Spirelake and John Gorwyn of London, cooper.

 

   It seems that the descendants of the son who inherited Spirelake gave out in the early 1700s, with the death of John Gorwyn, a cooper in London. Despite his London base, he owned the leasehold of Spirelake, which he let, the rent no doubt making a welcome addition to his income.  John the cooper is the first recorded member of the family definitely to leave Devon. He married Elizabeth Harris, probably a London girl, at St Katherine’s by the Tower in 1705. But he appears to have had no children, and when he died (in about 1716) he left Spirelake to his wife for her life and then to John, the son of his cousin John Gorwyn of Bowden in Cheriton Bishop, thus bringing Bowden and Spirelake back into the same ownership. It seems that Bradleigh also came into the possession of John of Bowden, no doubt because the branch of the family at Bradleigh had also given out.

 

 

The ownership of Lambert

 

   The male descendants of the William who inherited Lambert also seem to have given out at around the same time.  According to records in the National Archives2, William had six children, three sons and three daughters. On his death, his eldest son John inherited Lambert. John died without male issue and the property then went to his next brother William, almost certainly the “William Lambert alias Gorwyn” whose death is recorded in the Cheriton Bishop parish records in 1712. William had no children and the property then went to the youngest brother George, who died about four years later. 

 

   George bequeathed a 21-year leasehold of the property of Lambert to a friend called Robert Moalle or Moale.  But the freehold of the property was divided between his three married sisters (according to the custom of the time, property went to the eldest son and then each son in turn; if, however, there were only daughters, each daughter got an equal share in the property).
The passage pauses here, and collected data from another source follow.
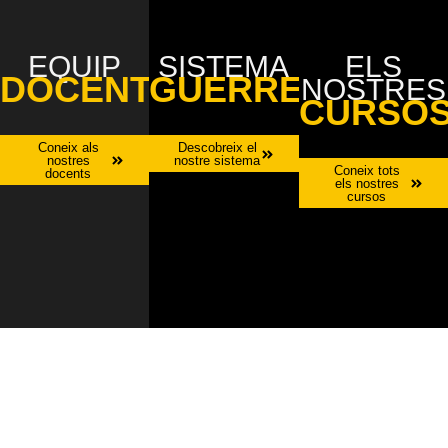
EQUIP
SISTEMA
ELS
DOCENT
GUERRERO
NOSTRES
CURSO
Coneix als
Descobreix el
nostres
nostre sistema
Coneix tots
docents
els nostres
cursos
Such a shared ownership was bound to lead to a row, and so it did. But in the end, as described in the next section, Lambert came firmly back into Gorwyn hands, namely those of Richard Gorwyn, probably another son of John of Bowden. It seems likely that a family arrangement was agreed by which the elder brother (John Gorwyn, b. 1691) inherited Bradleigh and Spirelake and the younger brother (Richard Gorwyn 1693-1764) inherited the interest in Lambert when it became vacant and also Bowden (see Table 1 for the probable relationship). There are reasonably good records of the descendants of the two branches from then on, and the following chapters deal first with Richard and his descendants, i.e. the branch that inherited Lambert (Chapter 6); and then with John and his descendants, i.e. the branch that inherited Bradleigh (Chapter 9).

 

 

Notes

 

1 National Archives. It is available online. There were a number of other Lambert Gorwyn wills in the archives, no doubt containing a lot of interesting information. Unfortunately, however, they were all in the archives of the Diocese of Exeter and were destroyed when the Luftwaffe bombed Exter during the Second world War. John the husdandman’s will only survived because he died during a brief period when, under the Commonwealth, all wills were proved centrally, so it went to London rather  than Exeter.